Thursday, March 31, 2005

Sanjeev Sonpimpare : Skeptics

Sanjeev Sonpimpare's painting, Chakki, was different from other works in his show, SkepticsChakki-1
Sanjeev Sonpimpare's paintings were exhibited at Jehangir Art Gallery last December. The body of works had a strong presence of a virtual window that emerged out of a gradation of black to white tones.

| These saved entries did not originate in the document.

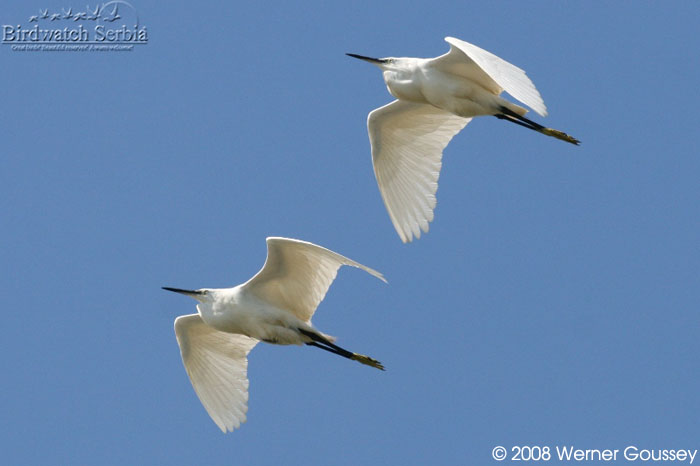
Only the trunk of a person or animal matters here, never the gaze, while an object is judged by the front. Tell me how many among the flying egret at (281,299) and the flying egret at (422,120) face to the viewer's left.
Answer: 2

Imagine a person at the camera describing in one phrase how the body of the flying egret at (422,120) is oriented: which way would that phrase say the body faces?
to the viewer's left

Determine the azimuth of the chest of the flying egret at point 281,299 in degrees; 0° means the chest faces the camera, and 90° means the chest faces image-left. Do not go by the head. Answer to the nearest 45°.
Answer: approximately 90°
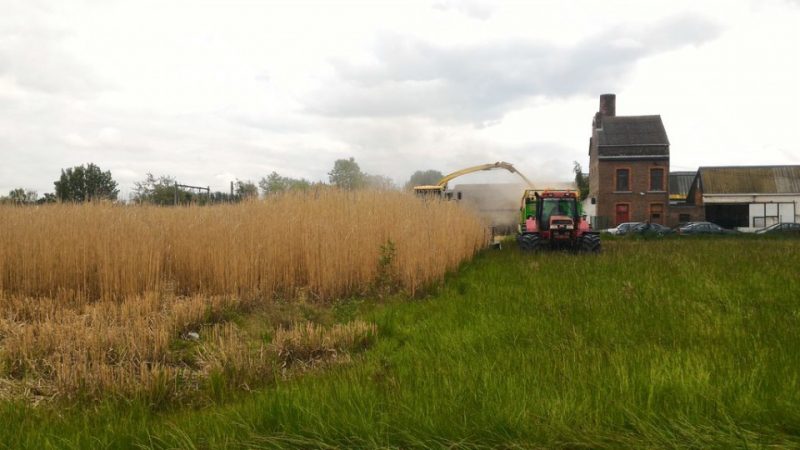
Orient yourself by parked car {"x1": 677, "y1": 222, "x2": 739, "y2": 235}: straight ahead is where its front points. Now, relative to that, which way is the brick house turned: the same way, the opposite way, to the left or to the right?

Sanjeev employed this as an image itself, as if to symbolize victory of the computer over human hand, and then tried to defy it, by painting it himself. 'Something had to pass through the window', says Sanjeev, who chose the passing images. It began with a magazine cover, a reworked Mughal miniature painting, and went on to many other images. Individuals and styles that are said to have shaped the taste
of art-public in their respective times, Ravi Varma and Manjit Bawa, were under Sanjeev's gaze. The gaze of a painter who wants to outgrow the Mumbai- 1990s scene that shaped his generation. The same gaze comes upon sympathetically towards images that are closer to middle-class reality and challenges. The images that passed through those virtual windows had a curious connection with money/power and the lack of it. The Sceptics, as Sanjeev called the series, must have been an attempt for Sanjeev to reconcile his own aesthetic preference for working with surfaces, treating the image to be rendered in different ways, and his philosophical urge to ponder on life that he has observed and is living. The virtual that fragments the real into manageable pieces. However, the humour was overshadowed by the
quassi-surrealist looks.
Sanjeev's renderings looked somewhat loud. Did they have to be so, to amplify the presence of a human hand? Or was it because of the overpowering presence of tonal gradation in many of the paintings?
Sanjeev's recent works and his focus on life prove that Sceptics had a cathartic value for the painter himself.